That’s pretty good and allows ANSYS to claim that it, once again hit revenue targets (and beat its profit target thanks to a one-time tax thingy). But it’s not great — investors expected slightly better performance and stronger guidance for 2014 and sent the share down 1% or so on the news.
- In Q4, revenue from software licenses was $148 million, up 4%. On a non-GAAP basis, revenue from the lease business was up 6% to $77 million while the perpetual business held steady at $71 million
- Maintenance revenue was up 10% t0 $82 million
- Services revenue was $7 million, up 16%
- By region, revenue from North America was $78 million, up 11% despite what ANSYS terms as “caution in certain markets”. The company says it saw little to no year-end budget flush in 2013 but has a strong sales pipeline going forward.
- Revenue from Europe was up 14% to $84 million.
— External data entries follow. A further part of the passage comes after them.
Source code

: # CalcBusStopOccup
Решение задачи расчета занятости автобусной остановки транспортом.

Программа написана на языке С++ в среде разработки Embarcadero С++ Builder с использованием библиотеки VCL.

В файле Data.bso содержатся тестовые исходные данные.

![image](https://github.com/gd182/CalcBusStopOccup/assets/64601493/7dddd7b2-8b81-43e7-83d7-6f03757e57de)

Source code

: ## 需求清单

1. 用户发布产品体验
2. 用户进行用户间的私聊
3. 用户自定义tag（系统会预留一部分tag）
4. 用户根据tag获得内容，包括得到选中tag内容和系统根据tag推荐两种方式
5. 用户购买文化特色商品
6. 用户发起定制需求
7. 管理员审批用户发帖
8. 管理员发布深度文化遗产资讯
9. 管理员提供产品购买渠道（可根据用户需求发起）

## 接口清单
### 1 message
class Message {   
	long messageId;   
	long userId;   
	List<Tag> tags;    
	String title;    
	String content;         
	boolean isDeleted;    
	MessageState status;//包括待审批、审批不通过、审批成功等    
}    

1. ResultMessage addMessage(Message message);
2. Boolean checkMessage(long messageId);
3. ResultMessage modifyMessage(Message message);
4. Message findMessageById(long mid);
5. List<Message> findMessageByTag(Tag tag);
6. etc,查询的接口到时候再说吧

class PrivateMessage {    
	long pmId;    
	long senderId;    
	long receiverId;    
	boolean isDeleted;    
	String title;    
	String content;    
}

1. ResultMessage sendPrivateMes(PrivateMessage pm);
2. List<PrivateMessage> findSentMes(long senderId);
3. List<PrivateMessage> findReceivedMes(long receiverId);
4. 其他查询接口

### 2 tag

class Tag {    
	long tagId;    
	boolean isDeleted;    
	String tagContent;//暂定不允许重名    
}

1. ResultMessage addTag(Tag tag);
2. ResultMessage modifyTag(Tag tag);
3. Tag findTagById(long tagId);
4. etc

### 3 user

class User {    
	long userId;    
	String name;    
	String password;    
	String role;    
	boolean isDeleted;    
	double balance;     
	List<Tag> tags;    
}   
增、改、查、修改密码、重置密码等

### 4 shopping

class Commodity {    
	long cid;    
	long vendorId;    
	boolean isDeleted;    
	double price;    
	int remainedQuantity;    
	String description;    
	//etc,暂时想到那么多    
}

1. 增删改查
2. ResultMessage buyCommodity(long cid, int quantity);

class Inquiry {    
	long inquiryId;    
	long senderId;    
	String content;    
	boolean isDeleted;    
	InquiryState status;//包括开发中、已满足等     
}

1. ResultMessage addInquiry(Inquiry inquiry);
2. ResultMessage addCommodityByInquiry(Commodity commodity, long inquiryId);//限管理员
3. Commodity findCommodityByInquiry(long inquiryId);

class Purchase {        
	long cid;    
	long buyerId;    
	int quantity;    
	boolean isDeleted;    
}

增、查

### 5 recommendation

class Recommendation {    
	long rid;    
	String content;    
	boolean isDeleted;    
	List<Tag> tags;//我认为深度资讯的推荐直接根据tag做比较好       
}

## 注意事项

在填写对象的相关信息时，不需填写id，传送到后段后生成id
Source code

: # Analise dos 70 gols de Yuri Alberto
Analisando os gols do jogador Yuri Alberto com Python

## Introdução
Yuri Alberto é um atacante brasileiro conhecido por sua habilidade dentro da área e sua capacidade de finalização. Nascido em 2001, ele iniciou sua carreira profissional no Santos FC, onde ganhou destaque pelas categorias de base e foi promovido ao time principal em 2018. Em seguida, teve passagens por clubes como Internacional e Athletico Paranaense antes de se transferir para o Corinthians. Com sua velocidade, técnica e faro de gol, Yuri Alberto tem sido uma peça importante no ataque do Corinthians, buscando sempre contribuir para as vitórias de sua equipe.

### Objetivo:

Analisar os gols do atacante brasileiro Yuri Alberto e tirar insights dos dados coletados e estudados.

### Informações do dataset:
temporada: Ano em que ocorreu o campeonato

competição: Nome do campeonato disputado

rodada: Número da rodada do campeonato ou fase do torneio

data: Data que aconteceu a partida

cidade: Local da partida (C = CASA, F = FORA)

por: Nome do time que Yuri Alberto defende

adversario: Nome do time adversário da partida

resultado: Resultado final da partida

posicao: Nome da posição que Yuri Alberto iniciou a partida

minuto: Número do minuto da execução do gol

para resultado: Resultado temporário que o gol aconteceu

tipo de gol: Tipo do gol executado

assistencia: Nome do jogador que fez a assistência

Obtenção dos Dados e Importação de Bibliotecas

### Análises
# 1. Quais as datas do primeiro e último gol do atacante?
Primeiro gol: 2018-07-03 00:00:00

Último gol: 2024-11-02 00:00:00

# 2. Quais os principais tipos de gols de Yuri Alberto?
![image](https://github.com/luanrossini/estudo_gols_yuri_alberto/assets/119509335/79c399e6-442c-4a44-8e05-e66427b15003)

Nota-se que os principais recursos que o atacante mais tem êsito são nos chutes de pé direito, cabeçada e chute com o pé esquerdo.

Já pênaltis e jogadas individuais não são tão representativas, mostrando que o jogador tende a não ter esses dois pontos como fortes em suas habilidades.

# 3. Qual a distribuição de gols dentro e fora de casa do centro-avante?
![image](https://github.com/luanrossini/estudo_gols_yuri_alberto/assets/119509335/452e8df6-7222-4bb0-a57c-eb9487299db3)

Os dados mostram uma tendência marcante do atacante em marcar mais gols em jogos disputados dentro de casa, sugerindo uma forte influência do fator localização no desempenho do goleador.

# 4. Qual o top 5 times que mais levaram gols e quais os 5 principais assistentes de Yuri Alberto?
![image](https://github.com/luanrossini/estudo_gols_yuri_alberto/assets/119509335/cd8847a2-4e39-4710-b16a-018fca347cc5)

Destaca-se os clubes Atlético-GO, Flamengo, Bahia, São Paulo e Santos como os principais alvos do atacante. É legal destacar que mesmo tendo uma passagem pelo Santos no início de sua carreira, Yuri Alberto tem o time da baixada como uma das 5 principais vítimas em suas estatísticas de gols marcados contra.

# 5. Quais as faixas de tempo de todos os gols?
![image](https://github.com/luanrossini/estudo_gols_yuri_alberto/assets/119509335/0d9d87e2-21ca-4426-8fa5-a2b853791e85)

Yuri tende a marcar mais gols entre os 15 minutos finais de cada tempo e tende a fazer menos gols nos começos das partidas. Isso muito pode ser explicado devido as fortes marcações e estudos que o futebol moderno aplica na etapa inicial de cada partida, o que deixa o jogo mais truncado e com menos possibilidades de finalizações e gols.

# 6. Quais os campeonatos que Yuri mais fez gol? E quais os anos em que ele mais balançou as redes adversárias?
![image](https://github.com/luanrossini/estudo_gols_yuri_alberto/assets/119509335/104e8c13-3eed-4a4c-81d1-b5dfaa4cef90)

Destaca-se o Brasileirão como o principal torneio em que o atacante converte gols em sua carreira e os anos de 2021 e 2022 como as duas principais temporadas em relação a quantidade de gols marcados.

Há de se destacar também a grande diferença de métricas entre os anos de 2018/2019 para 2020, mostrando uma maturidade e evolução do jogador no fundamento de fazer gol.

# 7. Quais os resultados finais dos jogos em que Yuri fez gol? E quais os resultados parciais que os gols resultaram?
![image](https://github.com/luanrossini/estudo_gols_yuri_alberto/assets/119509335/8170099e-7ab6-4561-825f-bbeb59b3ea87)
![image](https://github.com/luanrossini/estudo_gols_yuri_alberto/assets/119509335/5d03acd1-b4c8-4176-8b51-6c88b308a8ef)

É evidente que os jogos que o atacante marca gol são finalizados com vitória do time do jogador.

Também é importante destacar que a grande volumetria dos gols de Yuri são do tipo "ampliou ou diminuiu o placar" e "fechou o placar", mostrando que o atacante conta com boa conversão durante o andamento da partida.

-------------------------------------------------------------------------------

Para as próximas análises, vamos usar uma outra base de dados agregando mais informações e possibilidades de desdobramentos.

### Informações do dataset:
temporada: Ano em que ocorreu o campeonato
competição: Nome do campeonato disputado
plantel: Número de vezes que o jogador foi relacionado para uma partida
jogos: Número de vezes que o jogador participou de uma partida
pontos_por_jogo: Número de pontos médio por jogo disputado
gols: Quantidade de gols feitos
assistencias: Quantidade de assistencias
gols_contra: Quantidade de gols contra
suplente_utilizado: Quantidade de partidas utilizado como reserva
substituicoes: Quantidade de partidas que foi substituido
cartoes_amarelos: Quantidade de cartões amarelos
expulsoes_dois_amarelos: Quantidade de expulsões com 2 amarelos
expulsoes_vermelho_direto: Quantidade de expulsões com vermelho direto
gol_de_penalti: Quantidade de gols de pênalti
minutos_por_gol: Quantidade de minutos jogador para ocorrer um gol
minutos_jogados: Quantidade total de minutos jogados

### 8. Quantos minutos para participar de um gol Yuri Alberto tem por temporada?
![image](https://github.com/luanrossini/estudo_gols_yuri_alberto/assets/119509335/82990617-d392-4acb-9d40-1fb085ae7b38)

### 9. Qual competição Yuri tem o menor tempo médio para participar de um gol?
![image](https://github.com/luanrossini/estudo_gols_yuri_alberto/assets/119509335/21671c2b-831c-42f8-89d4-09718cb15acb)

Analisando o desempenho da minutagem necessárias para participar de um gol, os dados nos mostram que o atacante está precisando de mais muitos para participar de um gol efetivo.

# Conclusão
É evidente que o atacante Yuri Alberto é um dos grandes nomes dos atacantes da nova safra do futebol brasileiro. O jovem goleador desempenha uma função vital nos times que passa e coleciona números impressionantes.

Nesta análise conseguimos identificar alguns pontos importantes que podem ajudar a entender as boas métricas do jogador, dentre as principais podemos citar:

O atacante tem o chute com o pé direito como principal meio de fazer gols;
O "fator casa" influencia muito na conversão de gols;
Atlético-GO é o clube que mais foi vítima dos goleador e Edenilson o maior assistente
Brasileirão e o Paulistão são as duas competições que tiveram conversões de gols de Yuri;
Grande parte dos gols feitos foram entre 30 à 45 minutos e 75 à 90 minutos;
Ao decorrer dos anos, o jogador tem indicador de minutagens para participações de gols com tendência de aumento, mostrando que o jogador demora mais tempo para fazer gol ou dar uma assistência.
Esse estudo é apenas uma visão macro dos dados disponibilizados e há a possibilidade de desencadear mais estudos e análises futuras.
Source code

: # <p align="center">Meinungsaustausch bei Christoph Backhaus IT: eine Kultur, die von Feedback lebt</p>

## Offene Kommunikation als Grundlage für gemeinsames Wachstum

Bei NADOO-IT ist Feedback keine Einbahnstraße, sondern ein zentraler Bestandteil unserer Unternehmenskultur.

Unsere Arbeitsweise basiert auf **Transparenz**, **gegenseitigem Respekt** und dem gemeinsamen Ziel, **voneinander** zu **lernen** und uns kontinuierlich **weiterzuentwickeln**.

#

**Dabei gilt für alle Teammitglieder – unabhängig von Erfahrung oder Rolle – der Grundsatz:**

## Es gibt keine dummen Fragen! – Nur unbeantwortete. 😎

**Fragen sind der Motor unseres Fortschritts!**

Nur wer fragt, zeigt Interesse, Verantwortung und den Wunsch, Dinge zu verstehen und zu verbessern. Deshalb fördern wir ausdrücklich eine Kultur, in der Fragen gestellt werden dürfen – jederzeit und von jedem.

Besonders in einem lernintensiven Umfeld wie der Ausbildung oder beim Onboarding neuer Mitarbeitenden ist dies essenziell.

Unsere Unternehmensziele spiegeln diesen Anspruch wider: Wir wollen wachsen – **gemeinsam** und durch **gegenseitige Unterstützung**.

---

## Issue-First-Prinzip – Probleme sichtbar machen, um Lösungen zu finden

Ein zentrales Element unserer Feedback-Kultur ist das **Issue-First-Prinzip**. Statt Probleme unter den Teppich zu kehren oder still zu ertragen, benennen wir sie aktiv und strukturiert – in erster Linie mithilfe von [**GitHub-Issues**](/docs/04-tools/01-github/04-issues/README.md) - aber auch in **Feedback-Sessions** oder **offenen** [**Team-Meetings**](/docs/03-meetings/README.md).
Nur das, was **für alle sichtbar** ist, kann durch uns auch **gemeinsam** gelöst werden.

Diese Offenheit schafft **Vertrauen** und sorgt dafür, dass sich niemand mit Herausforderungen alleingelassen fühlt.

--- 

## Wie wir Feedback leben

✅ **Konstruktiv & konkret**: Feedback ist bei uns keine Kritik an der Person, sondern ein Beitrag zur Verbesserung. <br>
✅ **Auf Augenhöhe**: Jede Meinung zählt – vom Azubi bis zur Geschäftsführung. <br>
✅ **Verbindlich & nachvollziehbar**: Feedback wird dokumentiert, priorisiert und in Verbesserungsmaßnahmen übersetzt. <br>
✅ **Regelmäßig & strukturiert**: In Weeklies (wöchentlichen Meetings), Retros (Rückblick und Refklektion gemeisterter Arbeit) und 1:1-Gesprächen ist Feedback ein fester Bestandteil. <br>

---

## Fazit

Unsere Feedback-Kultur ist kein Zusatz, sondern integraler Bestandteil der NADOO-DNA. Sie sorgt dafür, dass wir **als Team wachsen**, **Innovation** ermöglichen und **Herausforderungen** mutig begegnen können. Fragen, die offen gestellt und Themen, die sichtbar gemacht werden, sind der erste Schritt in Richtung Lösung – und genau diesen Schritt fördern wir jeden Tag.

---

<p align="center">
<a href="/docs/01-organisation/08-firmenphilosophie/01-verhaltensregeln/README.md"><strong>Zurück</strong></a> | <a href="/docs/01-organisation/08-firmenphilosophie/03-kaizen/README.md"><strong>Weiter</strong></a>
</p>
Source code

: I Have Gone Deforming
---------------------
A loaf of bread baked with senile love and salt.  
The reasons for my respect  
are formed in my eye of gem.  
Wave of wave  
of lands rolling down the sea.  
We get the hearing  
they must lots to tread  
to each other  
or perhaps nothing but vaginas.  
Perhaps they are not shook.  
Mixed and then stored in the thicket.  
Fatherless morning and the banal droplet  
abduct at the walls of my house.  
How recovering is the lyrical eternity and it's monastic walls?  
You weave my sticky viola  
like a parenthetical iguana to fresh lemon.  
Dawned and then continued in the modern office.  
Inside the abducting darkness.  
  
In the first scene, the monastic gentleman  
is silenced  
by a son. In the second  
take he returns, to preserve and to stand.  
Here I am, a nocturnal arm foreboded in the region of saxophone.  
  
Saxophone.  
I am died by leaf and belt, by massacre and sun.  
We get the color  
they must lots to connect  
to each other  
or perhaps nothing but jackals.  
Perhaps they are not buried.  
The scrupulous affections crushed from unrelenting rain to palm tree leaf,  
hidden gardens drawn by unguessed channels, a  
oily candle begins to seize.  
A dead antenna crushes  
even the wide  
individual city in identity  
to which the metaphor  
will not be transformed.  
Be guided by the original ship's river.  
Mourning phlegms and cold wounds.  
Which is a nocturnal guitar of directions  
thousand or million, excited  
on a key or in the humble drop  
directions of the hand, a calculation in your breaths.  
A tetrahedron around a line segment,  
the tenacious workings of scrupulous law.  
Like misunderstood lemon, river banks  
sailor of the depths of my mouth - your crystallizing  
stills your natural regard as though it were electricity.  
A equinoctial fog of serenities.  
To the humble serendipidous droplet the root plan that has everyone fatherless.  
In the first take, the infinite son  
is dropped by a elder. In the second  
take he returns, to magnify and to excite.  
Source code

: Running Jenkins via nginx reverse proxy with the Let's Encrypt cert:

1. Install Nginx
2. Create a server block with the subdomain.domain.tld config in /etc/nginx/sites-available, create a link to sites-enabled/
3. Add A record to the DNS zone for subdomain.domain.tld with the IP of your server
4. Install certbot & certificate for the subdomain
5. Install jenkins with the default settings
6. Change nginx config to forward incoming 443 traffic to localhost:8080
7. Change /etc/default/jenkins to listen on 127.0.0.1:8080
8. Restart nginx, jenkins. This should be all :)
Germany continues to be the best performer, with revenue up 15% as reported to $25 million. ANSYS said it also saw “an increase in business coming from Italy, Spain and Russia.”
- ANSYS’ “General International Area” reported revenue of $71 million, down 6% overall as strength in Korea couldn’t stem the tide against weakness in China, India and Brazil, and a sharp 16% decline in Japan as reported, though Japan was up 2% in constant currency. During the earnings conference call, CEO Jim Cashman said that performance in Asia was both self-inflicted and external; he said that the company recently added new senior sales leadership and expects increasing sales productivity in the region to be a priority going into 2014.
- ANSYS reported 33 orders in excess of $1 million, up nicely from the 22 recorded a year ago, and up, too, from the 15 reported in Q3 2013. For 2013 as a whole, ANSYS reports closing 4 deals in excess of $10 million; I couldn’t find a comparable for 2012
- As per usual, direct sales accounted for 75% of revenue in Q4
ANSYS also tweaked its guidance for 2014 to take into account its acquisition of Reaction Design in January. The company now sees Q1 revenue in the range of $211 million t0 $219 million; for the year, ANSYS now sees revenue between $935 million and $966 million, or $1 million to $2 million higher than earlier stated. Given that Mr. Cashman said Reaction Design had revenue of about $4 million, the company sees the rest of its business a tiny bit more cautiously than it did in November. In any event, the full-year revenue forecast implies growth of 9% to 12%.
What does it all mean? In constant currencies (cc) ANSYS revenue grew 7% in Q4 and 9% for the fiscal year, with cc revenue growth in all 3 of its geographic regions for both periods. That’s just OK and, if ANSYS’ track record is anything to go by, usually precedes a major acquisition. Mr. Cashman, of course, didn’t say that; he said that he’s committed to “driving double-digit organic top line growth” without going into details. ANSYS has a large, impressive portfolio that it can cross-sell into existing accounts, and many types of simulation and price points with which to target new ones, so double-digit growth should be achievable — but it should have been in 2013, too, and that didn’t happen. Perhaps ANSYS management will share more details during its investor day on March 12.